■ PROVIDED DATA ■
──────────────────────────────

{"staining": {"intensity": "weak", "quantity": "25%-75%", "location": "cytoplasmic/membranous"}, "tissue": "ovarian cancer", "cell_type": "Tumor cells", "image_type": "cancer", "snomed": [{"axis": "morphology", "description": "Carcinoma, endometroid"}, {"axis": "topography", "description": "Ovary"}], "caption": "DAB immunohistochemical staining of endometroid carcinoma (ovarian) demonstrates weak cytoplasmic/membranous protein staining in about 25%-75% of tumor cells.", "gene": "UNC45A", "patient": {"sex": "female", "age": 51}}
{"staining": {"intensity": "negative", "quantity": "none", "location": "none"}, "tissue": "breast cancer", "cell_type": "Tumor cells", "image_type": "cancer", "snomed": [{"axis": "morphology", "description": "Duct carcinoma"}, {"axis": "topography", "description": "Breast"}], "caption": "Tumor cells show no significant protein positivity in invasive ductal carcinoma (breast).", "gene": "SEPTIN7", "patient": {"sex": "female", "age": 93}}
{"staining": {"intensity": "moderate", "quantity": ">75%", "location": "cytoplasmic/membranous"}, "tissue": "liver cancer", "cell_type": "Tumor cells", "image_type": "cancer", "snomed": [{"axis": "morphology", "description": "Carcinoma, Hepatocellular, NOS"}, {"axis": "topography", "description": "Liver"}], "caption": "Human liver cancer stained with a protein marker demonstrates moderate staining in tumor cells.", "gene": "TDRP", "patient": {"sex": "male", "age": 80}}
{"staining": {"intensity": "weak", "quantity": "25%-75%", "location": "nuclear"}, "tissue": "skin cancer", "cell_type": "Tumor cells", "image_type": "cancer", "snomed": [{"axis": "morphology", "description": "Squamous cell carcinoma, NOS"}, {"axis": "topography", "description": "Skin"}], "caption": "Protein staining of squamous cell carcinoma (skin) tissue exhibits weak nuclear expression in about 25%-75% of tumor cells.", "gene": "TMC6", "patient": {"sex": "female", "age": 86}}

──────────────────────────────

■ WHAT YOU WILL DO ■
Hand back the listing exactly. Include every line.

■ RESPONSE TO THIS EXERCISE ■
{"staining": {"intensity": "weak", "quantity": "25%-75%", "location": "cytoplasmic/membranous"}, "tissue": "ovarian cancer", "cell_type": "Tumor cells", "image_type": "cancer", "snomed": [{"axis": "morphology", "description": "Carcinoma, endometroid"}, {"axis": "topography", "description": "Ovary"}], "caption": "DAB immunohistochemical staining of endometroid carcinoma (ovarian) demonstrates weak cytoplasmic/membranous protein staining in about 25%-75% of tumor cells.", "gene": "UNC45A", "patient": {"sex": "female", "age": 51}}
{"staining": {"intensity": "negative", "quantity": "none", "location": "none"}, "tissue": "breast cancer", "cell_type": "Tumor cells", "image_type": "cancer", "snomed": [{"axis": "morphology", "description": "Duct carcinoma"}, {"axis": "topography", "description": "Breast"}], "caption": "Tumor cells show no significant protein positivity in invasive ductal carcinoma (breast).", "gene": "SEPTIN7", "patient": {"sex": "female", "age": 93}}
{"staining": {"intensity": "moderate", "quantity": ">75%", "location": "cytoplasmic/membranous"}, "tissue": "liver cancer", "cell_type": "Tumor cells", "image_type": "cancer", "snomed": [{"axis": "morphology", "description": "Carcinoma, Hepatocellular, NOS"}, {"axis": "topography", "description": "Liver"}], "caption": "Human liver cancer stained with a protein marker demonstrates moderate staining in tumor cells.", "gene": "TDRP", "patient": {"sex": "male", "age": 80}}
{"staining": {"intensity": "weak", "quantity": "25%-75%", "location": "nuclear"}, "tissue": "skin cancer", "cell_type": "Tumor cells", "image_type": "cancer", "snomed": [{"axis": "morphology", "description": "Squamous cell carcinoma, NOS"}, {"axis": "topography", "description": "Skin"}], "caption": "Protein staining of squamous cell carcinoma (skin) tissue exhibits weak nuclear expression in about 25%-75% of tumor cells.", "gene": "TMC6", "patient": {"sex": "female", "age": 86}}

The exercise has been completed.